_Problem statement:_ Each line of the material below that holds the word "linecap" needs to be copied.
★ ★ ★ ★ ★
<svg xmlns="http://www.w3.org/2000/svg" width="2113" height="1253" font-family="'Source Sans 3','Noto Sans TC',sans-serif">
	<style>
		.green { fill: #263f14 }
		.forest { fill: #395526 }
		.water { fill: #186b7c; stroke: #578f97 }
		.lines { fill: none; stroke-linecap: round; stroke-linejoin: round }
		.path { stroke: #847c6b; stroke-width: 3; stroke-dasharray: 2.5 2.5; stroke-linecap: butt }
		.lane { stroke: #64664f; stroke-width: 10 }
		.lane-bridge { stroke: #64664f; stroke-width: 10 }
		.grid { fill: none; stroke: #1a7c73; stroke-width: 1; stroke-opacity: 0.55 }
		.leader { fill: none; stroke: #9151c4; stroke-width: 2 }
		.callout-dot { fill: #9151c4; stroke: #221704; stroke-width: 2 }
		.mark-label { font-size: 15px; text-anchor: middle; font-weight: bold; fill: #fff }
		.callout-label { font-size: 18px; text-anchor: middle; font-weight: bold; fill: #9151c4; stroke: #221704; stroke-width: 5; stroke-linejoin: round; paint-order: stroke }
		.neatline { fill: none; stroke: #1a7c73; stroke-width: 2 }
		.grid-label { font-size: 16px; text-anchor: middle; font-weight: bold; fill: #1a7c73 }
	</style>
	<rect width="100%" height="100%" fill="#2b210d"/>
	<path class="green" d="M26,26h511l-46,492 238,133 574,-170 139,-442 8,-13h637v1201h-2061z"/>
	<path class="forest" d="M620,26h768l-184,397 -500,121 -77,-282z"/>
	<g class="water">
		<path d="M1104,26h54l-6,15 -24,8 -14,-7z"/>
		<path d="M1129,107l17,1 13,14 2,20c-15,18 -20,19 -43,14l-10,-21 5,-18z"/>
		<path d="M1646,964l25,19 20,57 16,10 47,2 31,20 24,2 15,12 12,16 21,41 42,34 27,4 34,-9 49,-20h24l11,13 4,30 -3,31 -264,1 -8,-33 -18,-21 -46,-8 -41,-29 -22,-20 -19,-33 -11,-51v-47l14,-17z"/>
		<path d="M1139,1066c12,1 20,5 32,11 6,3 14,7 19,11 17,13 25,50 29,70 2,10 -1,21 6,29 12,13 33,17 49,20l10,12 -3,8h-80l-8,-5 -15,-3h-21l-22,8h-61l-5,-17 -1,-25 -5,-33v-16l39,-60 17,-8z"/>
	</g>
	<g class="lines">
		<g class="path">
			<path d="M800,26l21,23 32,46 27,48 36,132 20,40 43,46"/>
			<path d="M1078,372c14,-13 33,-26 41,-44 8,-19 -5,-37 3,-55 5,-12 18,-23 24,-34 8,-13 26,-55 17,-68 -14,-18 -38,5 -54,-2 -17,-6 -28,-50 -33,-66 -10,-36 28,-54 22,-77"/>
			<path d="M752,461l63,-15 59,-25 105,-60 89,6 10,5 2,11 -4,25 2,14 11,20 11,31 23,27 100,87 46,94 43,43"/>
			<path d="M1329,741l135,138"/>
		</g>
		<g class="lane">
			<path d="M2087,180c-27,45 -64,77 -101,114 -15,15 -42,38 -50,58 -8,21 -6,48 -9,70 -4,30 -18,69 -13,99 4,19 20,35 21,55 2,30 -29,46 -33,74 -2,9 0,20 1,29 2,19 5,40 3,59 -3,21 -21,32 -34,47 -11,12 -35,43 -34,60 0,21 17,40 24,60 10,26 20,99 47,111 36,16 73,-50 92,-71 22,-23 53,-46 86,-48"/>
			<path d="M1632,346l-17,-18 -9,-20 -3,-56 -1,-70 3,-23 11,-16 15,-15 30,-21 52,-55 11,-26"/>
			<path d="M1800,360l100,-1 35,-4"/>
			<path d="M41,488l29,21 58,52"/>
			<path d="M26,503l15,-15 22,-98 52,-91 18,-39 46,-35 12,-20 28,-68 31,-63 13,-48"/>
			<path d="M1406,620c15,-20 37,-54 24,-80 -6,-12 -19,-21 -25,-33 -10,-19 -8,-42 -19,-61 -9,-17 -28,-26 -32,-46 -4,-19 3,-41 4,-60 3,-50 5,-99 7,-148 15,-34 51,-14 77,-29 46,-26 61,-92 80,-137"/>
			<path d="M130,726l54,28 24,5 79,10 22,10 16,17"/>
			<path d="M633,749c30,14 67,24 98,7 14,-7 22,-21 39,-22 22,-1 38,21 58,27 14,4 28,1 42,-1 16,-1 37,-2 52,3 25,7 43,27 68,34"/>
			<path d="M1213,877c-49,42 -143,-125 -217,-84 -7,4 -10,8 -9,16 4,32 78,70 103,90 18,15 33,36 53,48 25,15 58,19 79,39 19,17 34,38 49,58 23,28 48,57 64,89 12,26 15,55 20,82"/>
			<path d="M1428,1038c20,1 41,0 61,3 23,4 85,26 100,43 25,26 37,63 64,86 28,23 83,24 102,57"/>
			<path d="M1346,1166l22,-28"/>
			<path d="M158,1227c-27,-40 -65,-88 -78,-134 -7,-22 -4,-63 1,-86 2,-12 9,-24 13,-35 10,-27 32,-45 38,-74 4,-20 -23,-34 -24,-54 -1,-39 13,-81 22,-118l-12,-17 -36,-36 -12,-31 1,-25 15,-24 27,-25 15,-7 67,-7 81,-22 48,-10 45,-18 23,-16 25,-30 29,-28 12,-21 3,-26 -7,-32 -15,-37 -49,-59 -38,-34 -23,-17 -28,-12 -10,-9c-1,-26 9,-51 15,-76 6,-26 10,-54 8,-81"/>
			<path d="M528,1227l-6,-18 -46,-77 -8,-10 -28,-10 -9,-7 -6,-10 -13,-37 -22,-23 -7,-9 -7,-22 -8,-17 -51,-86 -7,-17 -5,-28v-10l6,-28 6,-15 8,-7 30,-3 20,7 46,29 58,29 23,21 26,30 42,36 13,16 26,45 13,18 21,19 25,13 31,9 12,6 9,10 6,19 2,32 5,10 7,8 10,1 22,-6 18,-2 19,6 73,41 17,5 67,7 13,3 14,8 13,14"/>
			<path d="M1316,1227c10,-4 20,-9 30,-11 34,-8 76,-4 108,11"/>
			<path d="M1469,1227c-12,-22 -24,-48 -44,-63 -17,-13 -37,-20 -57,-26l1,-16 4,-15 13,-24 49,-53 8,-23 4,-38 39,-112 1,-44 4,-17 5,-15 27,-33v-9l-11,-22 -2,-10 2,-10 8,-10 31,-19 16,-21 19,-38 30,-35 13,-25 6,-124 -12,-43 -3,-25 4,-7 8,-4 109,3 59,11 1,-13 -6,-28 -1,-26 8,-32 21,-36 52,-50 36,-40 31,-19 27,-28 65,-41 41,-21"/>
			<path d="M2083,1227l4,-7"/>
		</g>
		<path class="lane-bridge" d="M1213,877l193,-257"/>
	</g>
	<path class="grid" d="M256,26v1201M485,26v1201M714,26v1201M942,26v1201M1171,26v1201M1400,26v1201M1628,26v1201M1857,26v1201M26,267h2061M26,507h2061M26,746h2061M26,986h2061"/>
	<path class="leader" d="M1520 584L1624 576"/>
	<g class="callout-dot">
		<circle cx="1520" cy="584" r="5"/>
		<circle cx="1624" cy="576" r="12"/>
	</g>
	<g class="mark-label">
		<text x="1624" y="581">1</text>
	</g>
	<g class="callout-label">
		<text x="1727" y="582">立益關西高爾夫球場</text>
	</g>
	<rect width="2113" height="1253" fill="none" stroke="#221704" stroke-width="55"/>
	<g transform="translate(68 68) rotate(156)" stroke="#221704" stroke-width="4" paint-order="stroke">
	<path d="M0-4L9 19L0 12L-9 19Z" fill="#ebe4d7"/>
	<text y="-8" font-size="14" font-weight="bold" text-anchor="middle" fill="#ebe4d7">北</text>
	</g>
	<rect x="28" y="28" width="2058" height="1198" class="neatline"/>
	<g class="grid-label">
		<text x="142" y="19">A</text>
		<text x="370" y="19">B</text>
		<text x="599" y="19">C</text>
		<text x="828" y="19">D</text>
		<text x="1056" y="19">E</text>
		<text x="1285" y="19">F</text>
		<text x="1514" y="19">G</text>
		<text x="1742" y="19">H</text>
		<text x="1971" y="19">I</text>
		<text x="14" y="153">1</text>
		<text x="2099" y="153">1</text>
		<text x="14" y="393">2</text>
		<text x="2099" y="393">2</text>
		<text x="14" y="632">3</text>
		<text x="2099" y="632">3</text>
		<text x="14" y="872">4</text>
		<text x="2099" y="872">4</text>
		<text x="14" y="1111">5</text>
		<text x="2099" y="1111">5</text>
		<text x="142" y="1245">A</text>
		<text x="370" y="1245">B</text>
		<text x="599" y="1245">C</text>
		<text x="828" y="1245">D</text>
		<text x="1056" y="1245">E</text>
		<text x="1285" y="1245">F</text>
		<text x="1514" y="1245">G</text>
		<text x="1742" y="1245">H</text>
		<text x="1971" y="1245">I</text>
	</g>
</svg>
★ ★ ★ ★ ★
_Solution for this problem:_
		.lines { fill: none; stroke-linecap: round; stroke-linejoin: round }
		.path { stroke: #847c6b; stroke-width: 3; stroke-dasharray: 2.5 2.5; stroke-linecap: butt }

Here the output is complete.